>>>>

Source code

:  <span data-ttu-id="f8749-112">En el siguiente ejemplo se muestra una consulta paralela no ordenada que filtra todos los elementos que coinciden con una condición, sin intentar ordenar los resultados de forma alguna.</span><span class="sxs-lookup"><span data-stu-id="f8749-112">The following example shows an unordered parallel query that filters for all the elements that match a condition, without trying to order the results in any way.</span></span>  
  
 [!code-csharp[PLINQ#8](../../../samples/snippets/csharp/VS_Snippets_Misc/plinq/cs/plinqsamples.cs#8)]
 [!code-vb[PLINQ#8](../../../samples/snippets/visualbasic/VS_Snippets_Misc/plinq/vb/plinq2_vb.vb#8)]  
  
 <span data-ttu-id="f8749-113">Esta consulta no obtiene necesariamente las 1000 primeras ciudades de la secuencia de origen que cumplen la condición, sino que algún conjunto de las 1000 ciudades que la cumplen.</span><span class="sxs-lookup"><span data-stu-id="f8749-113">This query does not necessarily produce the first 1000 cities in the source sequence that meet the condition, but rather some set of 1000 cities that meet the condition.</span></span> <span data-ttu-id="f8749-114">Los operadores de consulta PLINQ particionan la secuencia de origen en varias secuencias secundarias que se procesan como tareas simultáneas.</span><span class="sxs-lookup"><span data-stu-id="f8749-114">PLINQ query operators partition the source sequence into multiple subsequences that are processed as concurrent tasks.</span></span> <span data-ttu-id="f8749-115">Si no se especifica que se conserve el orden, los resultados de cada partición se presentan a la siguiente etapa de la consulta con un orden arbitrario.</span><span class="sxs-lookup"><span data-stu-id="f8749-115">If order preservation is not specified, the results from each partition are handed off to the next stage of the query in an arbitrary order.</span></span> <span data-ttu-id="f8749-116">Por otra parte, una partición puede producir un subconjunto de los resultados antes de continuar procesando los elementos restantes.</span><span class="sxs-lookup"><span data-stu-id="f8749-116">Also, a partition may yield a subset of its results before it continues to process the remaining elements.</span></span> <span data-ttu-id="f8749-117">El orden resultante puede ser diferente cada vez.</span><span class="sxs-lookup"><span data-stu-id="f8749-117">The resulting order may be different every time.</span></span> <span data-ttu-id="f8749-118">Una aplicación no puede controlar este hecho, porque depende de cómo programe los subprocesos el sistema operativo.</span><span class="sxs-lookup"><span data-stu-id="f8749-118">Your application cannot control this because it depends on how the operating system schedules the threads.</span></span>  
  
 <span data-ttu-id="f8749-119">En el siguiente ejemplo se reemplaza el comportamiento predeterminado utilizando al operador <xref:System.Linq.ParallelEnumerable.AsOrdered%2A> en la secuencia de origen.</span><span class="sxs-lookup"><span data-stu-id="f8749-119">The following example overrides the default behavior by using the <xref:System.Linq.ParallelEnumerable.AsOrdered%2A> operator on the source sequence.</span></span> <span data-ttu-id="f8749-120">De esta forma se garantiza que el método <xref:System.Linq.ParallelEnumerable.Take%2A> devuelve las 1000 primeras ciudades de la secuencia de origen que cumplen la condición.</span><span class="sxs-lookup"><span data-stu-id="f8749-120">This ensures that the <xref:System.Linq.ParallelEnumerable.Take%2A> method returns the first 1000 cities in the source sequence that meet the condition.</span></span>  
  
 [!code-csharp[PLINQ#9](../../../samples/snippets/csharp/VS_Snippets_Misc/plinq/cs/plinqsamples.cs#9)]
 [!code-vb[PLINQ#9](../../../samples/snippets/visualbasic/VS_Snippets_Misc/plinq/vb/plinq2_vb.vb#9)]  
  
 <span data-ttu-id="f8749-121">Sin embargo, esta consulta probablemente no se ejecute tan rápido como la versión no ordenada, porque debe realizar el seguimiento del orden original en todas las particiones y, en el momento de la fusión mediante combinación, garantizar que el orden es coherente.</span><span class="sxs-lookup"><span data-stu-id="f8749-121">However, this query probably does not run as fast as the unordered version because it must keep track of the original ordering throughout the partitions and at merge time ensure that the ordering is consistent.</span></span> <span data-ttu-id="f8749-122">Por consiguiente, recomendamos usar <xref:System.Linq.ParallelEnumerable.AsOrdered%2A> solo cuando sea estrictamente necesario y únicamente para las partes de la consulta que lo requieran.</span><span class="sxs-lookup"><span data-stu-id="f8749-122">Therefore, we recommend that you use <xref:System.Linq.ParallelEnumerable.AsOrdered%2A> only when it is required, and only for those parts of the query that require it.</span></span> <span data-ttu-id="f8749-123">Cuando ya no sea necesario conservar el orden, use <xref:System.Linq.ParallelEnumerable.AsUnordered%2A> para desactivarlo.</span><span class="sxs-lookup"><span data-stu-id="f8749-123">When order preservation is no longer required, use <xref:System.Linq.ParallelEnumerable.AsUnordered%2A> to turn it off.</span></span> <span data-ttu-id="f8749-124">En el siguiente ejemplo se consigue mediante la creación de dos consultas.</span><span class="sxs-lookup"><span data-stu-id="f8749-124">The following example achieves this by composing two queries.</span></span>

<<<<

**Work to be completed**
Copy all lines from the listing that contain "visualbasic".

**Answer below**
 [!code-vb[PLINQ#8](../../../samples/snippets/visualbasic/VS_Snippets_Misc/plinq/vb/plinq2_vb.vb#8)]  
 [!code-vb[PLINQ#9](../../../samples/snippets/visualbasic/VS_Snippets_Misc/plinq/vb/plinq2_vb.vb#9)]  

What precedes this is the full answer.